Virginia ERs to Start Connecting Overdose Patients to Treatment Before Discharge
The state is funding hospital programs to bridge the gap between an ER visit and ongoing addiction care, a window researchers say is critical but historically wasted.
Virginia is moving to fix one of the most dangerous gaps in addiction care: the moment an opioid-dependent patient is stabilized in an emergency room and then sent home with little more than a referral slip.
The state's Department of Medical Assistance Services (DMAS), Virginia's Medicaid agency, is offering funding to hospitals and health systems across the state to launch or expand what are called discharge bridge programs. The idea is straightforward: when someone shows up at an ER after an overdose, in withdrawal, or with other opioid-related complications, staff connect them with medication-assisted treatment, peer recovery support, and community services before they walk out the door, not after.
Research has shown that ER visits are a narrow but powerful opening. Patients are medically stabilized and in contact with healthcare workers, but historically that contact has rarely translated into treatment. A landmark 2015 study published in JAMA found that starting patients on buprenorphine in the ED and arranging a handoff to outpatient care roughly doubled treatment engagement at 30 days compared to simply providing a referral.
Virginia has particular reason to pursue that window aggressively. Fatal overdoses in the state climbed from roughly 900 in 2016 to over 2,700 in 2021, with fentanyl now involved in about 80 percent of deaths. The epidemic has hit the state unevenly: Southwest Virginia's Appalachian coal communities were among the earliest saturated with prescription opioids in the early 2000s, while urban areas like Richmond, Norfolk, and Northern Virginia have faced more recent fentanyl surges.
The funding almost certainly comes from opioid litigation settlements with manufacturers, distributors, and pharmacy chains. Virginia is expected to receive roughly $1 billion over 18 years from those agreements, administered through the Virginia Opioid Abatement Authority, which the General Assembly created in 2021. Emergency department bridge programs are explicitly listed as a priority use under the national settlement framework.
DMAS is requiring that any program funded through this round be built to last. Hospitals receiving money must demonstrate a plan to keep the program running after the initial grant period ends, whether through Medicaid billing, hospital operating budgets, or other sources. That sustainability requirement reflects a hard lesson from earlier federal grant cycles, when programs funded by SAMHSA and other agencies often collapsed once startup money ran out.
Having DMAS, rather than a standalone grant program, administer the funding matters. Virginia expanded Medicaid in 2019, adding around 500,000 enrollees, many in demographics hit hardest by opioid use disorder. The Medicaid agency is positioned to build the billing infrastructure that could make bridge services a permanent, reimbursable part of hospital care, similar to what happened with Virginia's nationally recognized ARTS program, which redesigned Medicaid coverage for addiction treatment starting in 2017.
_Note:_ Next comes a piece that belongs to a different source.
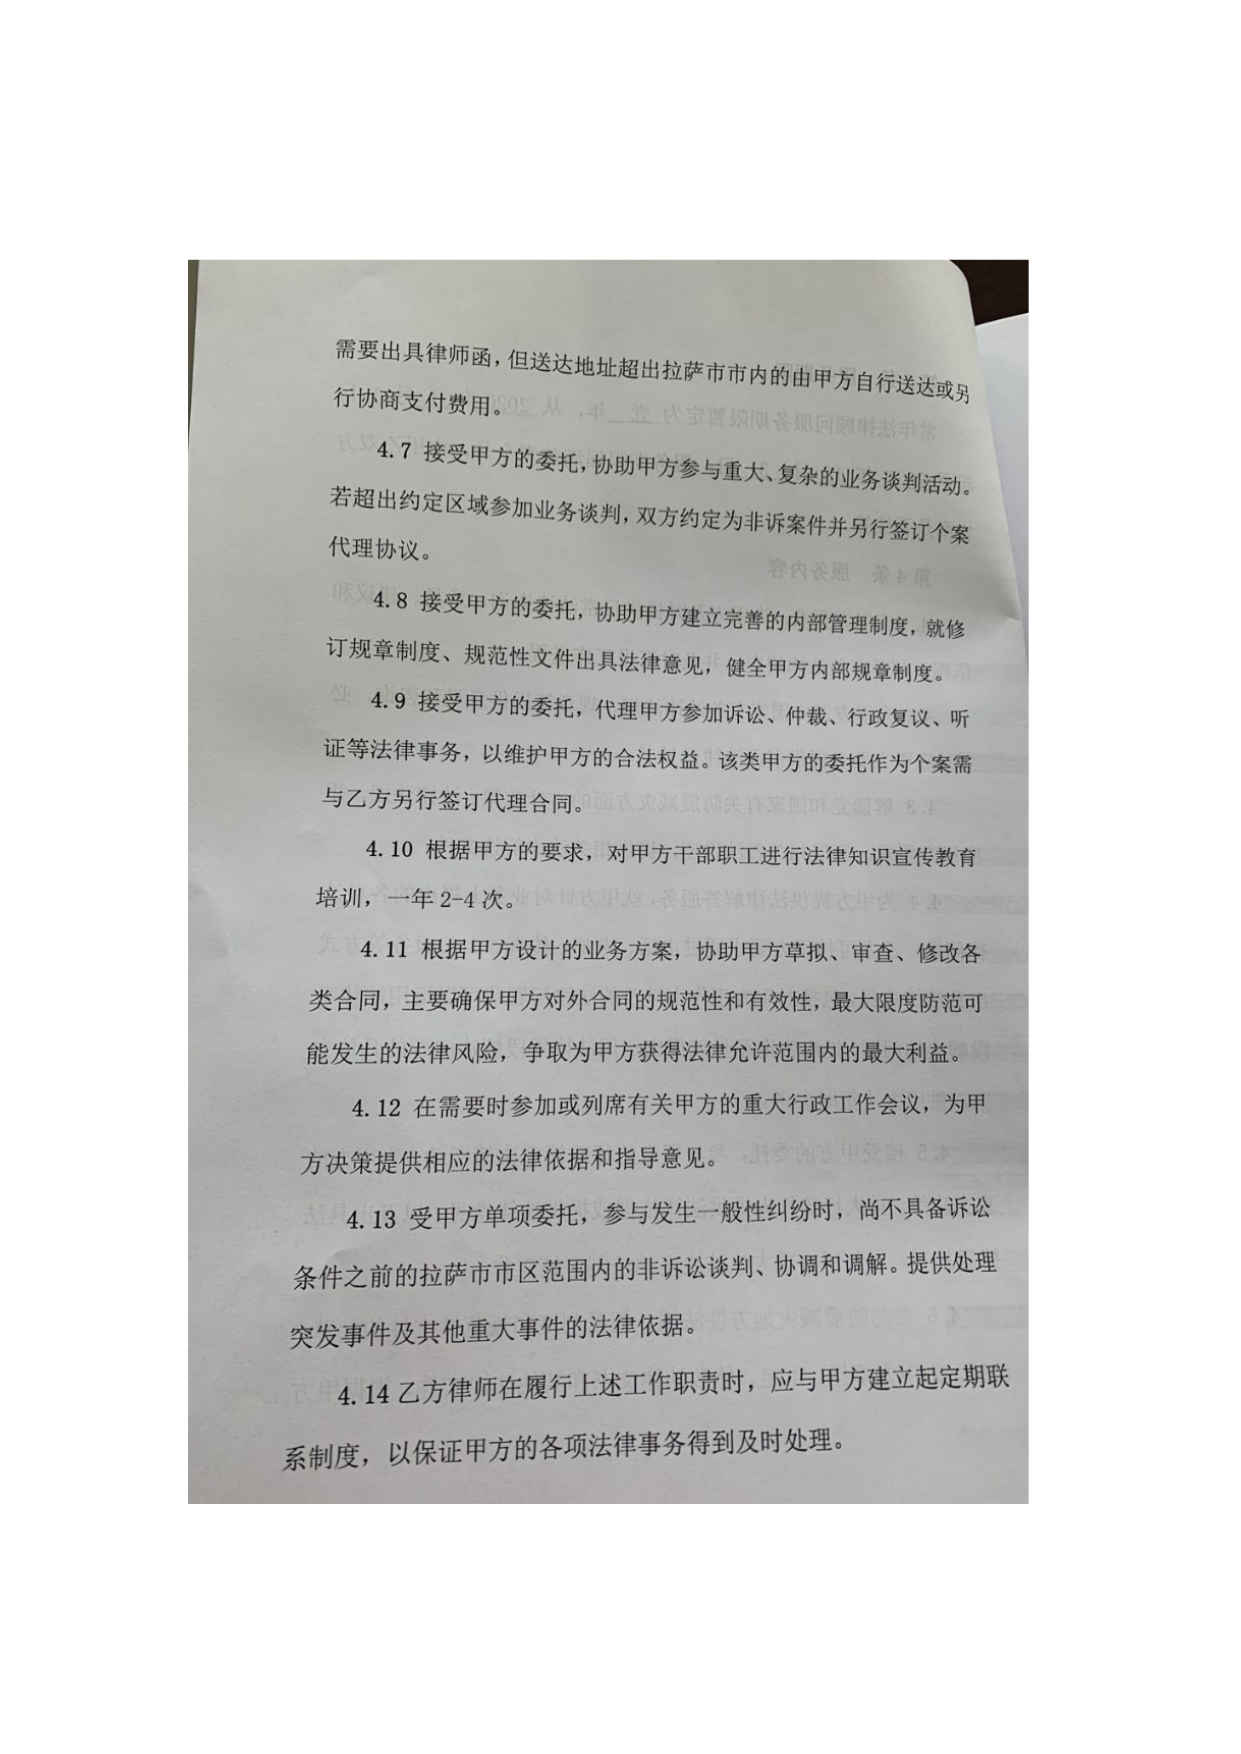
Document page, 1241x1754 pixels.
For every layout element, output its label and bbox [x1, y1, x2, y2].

picture [189, 261, 1029, 1503]
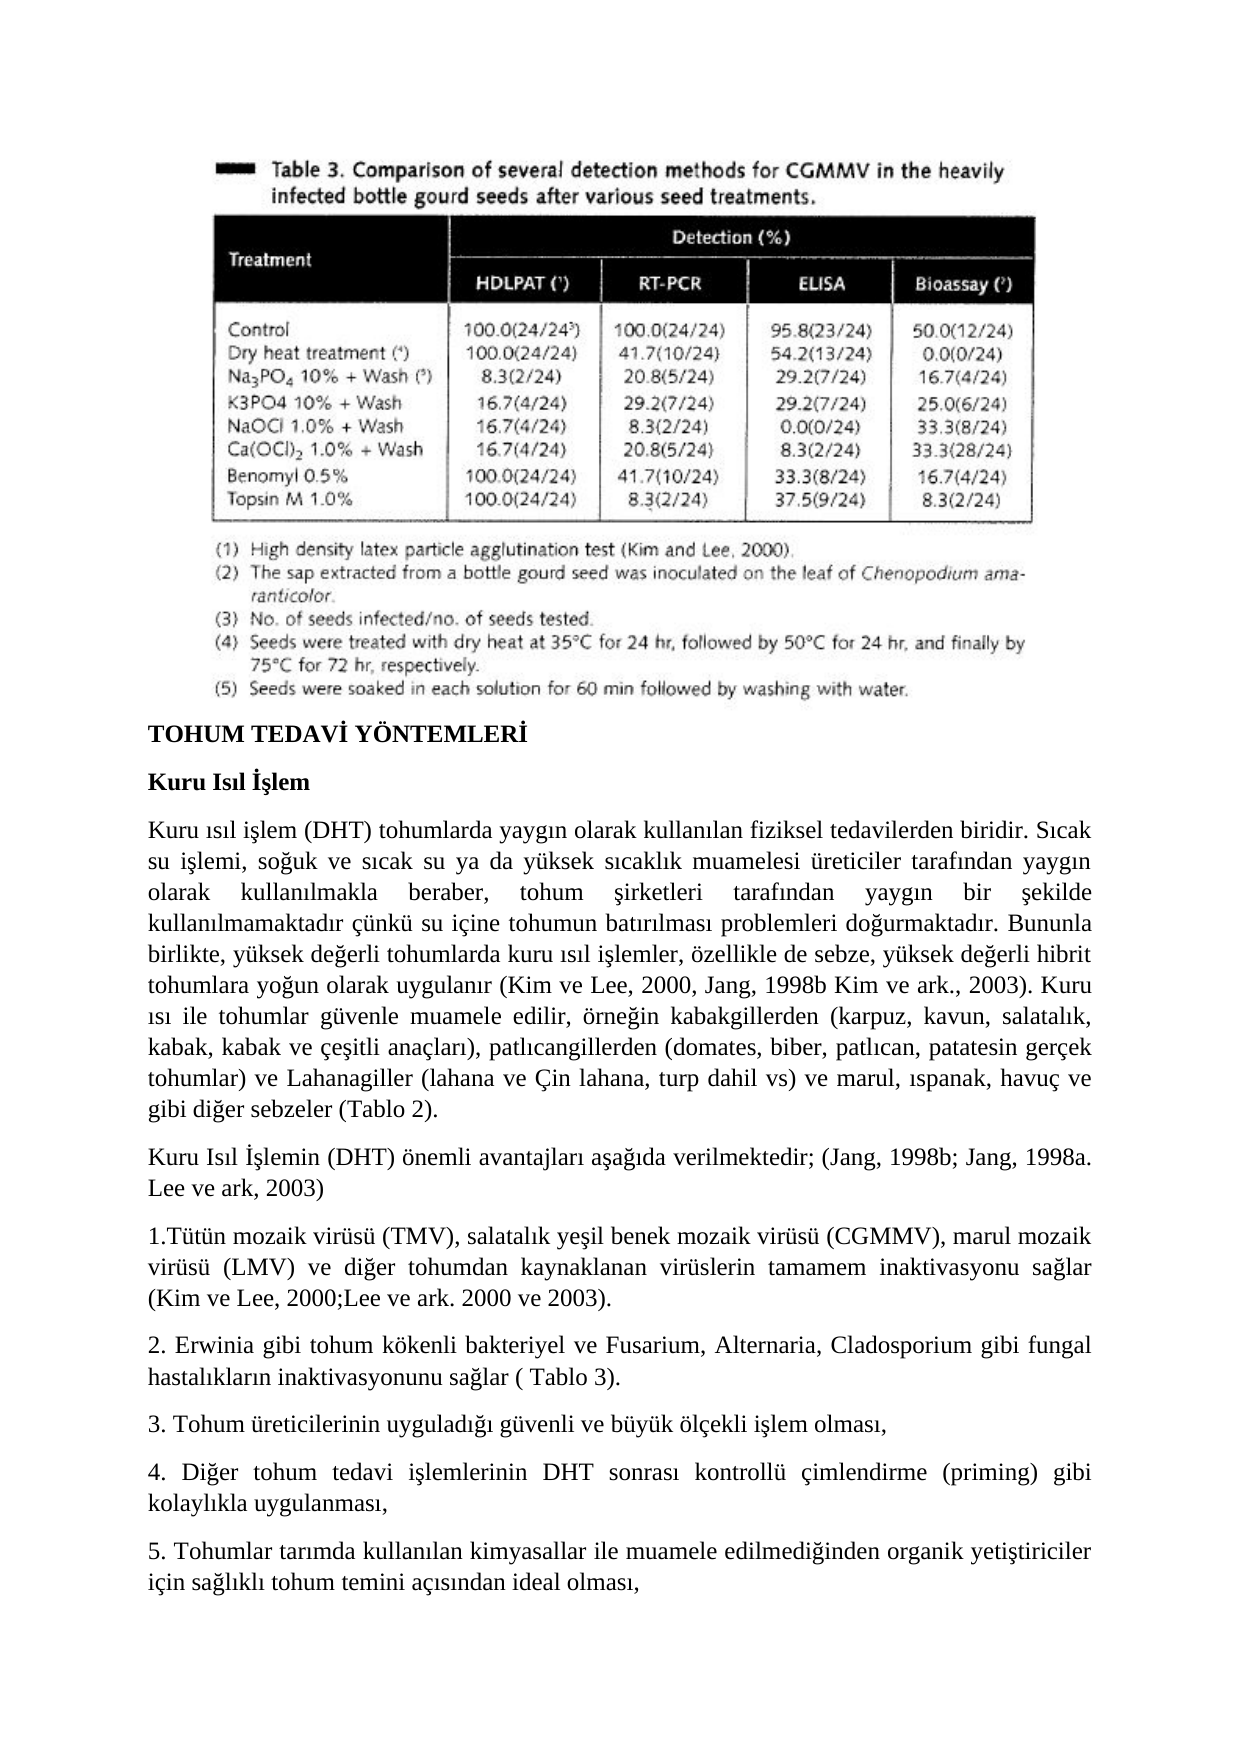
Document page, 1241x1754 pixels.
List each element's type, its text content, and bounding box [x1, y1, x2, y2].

The challenge will be different depending on where hospitals are located. Major academic centers like VCU Health and UVA Health have addiction medicine specialists who can staff bridge programs. Rural critical access hospitals in Southwest Virginia and the Shenandoah Valley often don't, even though those communities may need the services most. How DMAS structures support for smaller and rural applicants will shape whether the program reaches the places the opioid crisis hit first and hardest.
Applications opened May 1. Which hospitals receive funding, and how quickly programs can be stood up, will determine whether the model moves beyond pilots and becomes a standard part of how Virginia emergency rooms handle overdose patients.